Winter is a wonderful time for beef stew. There’s something about this warming comfort food that makes all your troubles melt away…
The beef in this stew is tender and succulent, the vegetables cooked to perfection and the herby dumplings are exquisite – they simply are the icing on the cake. There’s nothing better than dabbing up the remaining gravy with a good ole herby dumpling!
The trick in getting such comforting dumplings is the suet. I can imagine that most Americans are now shuddering at the thought of eating suet. If you get the chance, buy some Atora suet from a British import store and give it a try – you may be surprised. I have to sadly say, that the butter version of the dumplings are just not the same.
ENGLISH BEEF STEW WITH HERBY DUMPLINGS
Serves 3-4 people
For the stew
- ½ t peanut oil
- 1-2 cloves of garlic, minced
- 1 small onion, chopped
- 450 g (1 lb) stewing/braising steak, chopped into around 2 cm (¾ inch) cubes
- Salt and pepper
- 2 pinches of cinnamon
- 8 g (1 t) “Better than bouillon” stock*
- 60 g (⅓ c and 1 T) plain flour
- 3 T tomato puree
- 300 g (⅔ lb) parsnips, chopped into chunks
- 300 g (⅔ lb) carrots, chopped into chunks
- 300 g (⅔ lb) swede (rutabaga), chopped into chunks
- 2 t dark soy sauce
For the herby dumplings
- 100 g (⅔ c) plain (all-purpose) flour
- 1 t baking powder
- 50 g Atora suet OR 50 g (¼ c) of frozen unsalted butter, grated
- A few pinches of mixed herbs, I usually use oregano, basil and thyme
- Salt and pepper
- Up to 5 T cold water or as needed
* Better than bouillon is a concentrated paste, which you add water to, to make a stock. If this is not available, use stock cubes or ready-made unsalted stock instead of water in step 2.
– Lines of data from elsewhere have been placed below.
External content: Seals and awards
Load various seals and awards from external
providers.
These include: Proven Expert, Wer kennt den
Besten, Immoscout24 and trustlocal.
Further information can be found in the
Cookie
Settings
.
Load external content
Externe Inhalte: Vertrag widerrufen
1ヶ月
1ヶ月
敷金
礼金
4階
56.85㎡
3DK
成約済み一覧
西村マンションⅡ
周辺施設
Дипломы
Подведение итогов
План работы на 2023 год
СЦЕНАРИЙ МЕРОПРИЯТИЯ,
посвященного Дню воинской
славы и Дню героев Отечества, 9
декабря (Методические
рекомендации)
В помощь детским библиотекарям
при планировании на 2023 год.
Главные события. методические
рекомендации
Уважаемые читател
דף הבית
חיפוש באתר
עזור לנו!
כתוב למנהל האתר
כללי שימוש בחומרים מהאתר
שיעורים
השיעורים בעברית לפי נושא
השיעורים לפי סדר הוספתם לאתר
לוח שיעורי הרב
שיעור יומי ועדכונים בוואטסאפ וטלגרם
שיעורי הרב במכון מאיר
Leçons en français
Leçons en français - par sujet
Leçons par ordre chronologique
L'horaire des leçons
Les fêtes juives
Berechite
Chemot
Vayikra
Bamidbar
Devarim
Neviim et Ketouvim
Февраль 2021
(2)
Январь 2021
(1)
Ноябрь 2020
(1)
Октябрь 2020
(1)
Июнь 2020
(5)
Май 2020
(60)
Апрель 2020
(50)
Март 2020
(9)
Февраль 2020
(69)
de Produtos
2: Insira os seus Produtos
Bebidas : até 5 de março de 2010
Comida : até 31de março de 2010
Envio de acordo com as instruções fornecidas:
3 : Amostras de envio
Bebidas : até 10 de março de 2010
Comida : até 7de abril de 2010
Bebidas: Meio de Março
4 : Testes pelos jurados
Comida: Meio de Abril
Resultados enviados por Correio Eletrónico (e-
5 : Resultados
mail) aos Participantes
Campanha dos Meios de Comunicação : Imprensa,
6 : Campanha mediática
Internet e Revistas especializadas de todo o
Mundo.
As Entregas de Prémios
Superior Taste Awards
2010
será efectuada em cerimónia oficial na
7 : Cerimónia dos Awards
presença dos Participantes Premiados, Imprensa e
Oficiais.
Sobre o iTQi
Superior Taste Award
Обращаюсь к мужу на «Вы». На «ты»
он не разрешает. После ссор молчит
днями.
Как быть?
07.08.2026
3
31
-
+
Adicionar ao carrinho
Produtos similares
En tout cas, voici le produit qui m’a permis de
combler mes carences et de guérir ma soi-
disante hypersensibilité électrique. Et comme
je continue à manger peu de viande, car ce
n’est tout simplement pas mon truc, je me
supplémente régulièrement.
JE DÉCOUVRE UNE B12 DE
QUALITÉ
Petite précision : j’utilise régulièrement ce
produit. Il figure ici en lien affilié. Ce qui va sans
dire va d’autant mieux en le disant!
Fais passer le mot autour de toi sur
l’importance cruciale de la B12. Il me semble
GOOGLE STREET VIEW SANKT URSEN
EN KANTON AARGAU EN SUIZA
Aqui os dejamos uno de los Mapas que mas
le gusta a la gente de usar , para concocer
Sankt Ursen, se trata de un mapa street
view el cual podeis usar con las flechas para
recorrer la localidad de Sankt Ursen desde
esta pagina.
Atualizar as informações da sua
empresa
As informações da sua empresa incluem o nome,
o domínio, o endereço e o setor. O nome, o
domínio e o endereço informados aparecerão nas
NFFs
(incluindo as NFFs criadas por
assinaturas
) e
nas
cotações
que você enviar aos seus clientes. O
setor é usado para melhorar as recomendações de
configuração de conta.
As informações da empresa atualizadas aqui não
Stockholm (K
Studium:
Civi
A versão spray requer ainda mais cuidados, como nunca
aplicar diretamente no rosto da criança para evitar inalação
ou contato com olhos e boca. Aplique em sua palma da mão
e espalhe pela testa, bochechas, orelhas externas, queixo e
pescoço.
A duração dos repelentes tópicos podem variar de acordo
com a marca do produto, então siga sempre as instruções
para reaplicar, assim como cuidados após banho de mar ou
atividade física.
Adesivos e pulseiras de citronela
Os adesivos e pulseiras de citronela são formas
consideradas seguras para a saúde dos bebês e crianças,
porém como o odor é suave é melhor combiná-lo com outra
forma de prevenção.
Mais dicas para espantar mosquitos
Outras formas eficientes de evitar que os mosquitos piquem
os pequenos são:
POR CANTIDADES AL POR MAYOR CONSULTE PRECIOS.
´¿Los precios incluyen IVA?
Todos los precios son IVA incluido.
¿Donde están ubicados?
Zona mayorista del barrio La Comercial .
1. In a large saucepan/pot, fry the garlic and onions until golden brown. Add the beef and brown quickly, season with a little salt and pepper.
2. Add the plain flour and stir, add the tomato puree, cinnamon, dark soy sauce and stock base, followed by enough hot water to make a gravy, that’s not too thick, and not to thin. There should be enough water to easily cover the stewing steak. Stir the “gravy” until you get a smooth consistency.
3. Pop the lid on the pan and allow to simmer for around 1 hour, making sure you stir every 10-15 minutes to stop the stewing beef from sticking to the bottom of the pan.
4. Add the swede (rutabaga), stir, cover and simmer for 15 minutes^.
5. Meanwhile, make the dumplings. In a bowl, mix together the flour, baking powder and suet (or grated frozen butter).
6. To the dumpling mix, add the mixed herbs and season. Add just enough water to the dumpling mix to make a soft, but pliable dough. Knead gently and then form into 10-12 balls, set aside.
7. After the swede (rutabaga) have had their 15 minutes, add the carrots and parsnips, stir, cover and simmer for 5 minutes (add more water if required). Taste for seasoning.
8. Add the dumplings to the stew, carefully coat with gravy, cover and simmer for 15-20 minutes or until they are puffy and floating on the surface of the gravy. Best served fresh and hot, enjoy!
^ NOTE: If at any time, the beef/vegetables are not covered with gravy, add a little more water and stir.